Frustrated but continuing

A new fiscal year will start next month, at least, as far as my current employer knows. It is also time for performance evaluation for the last one year. One of the parameters is attendance—it being a good indicator of productivity, priority, and discipline.

Last week, I was instructed by my superior to propose an appraisal rate for my staffs. I immediately obliged; it being not happening for close to two years. And to think that the cost of living in Metro Manila has skyrocketed. She reviewed my proposal over the weekend. And she called me up one Saturday afternoon to tell that she will not follow my recommendations because my staffs attendance for the past one year has been dismal, and do not indicate good behaviour. I rest my case.

Immediately after she hang up the phone, I felt sad.
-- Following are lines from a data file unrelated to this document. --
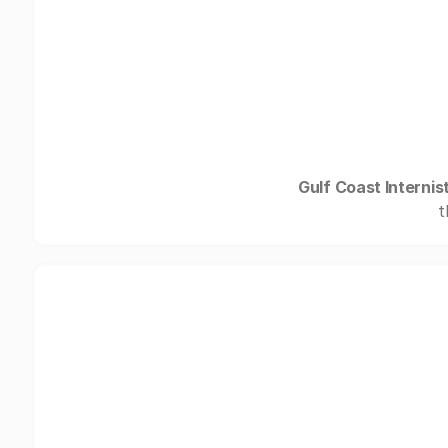
Gulf Coast Internis
t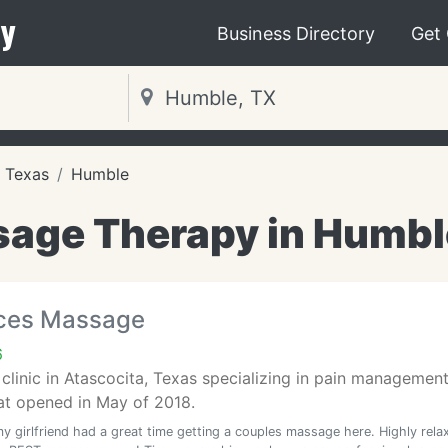
y
Business Directory
Get
Texas
Humble
age Therapy in Humbl
rces Massage
6
linic in Atascocita, Texas specializing in pain management 
at opened in May of 2018.
y girlfriend had a great time getting a couples massage here. Highly rela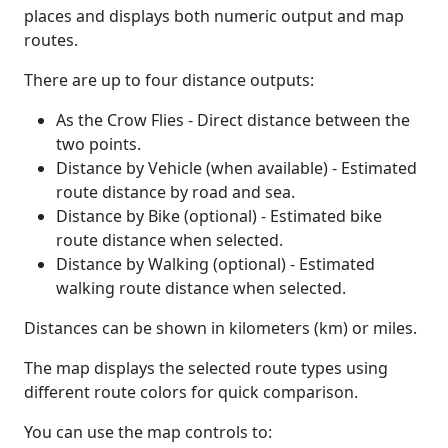
places and displays both numeric output and map
routes.
There are up to four distance outputs:
As the Crow Flies - Direct distance between the
two points.
Distance by Vehicle (when available) - Estimated
route distance by road and sea.
Distance by Bike (optional) - Estimated bike
route distance when selected.
Distance by Walking (optional) - Estimated
walking route distance when selected.
Distances can be shown in kilometers (km) or miles.
The map displays the selected route types using
different route colors for quick comparison.
You can use the map controls to: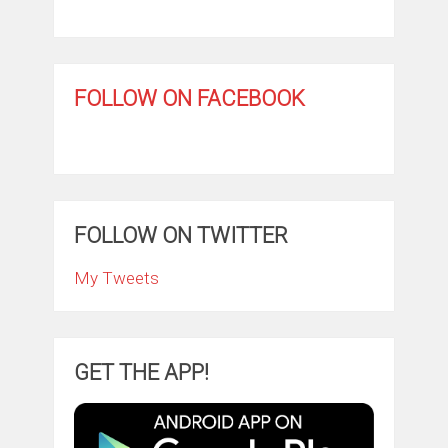
FOLLOW ON FACEBOOK
FOLLOW ON TWITTER
My Tweets
GET THE APP!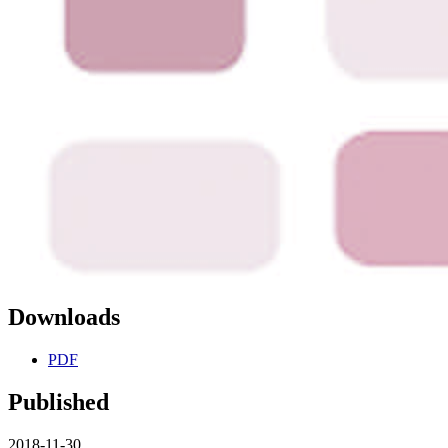
Downloads
PDF
Published
2018-11-30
Not because my superior slash my proposal, but because my subordinates has not done good enough on their attendance to merit a good increase. No matter how hardwork I impose on my self so that they can emulate, still, they have not embraced the idea. I don’t know if they even notice.

I can only guide them as to love and appreciate their work, including all its encompassing facets, but they are the ones who control their performance. No matter how I told them to do good always, if its fallen on deaf ears, it becomes useless. And my part of the equation is thrown on the basket case. For a naught. What a waste.

But I am not complaining. I just felt frustrated. But I cannot give up. Not until th eobjective is achieve.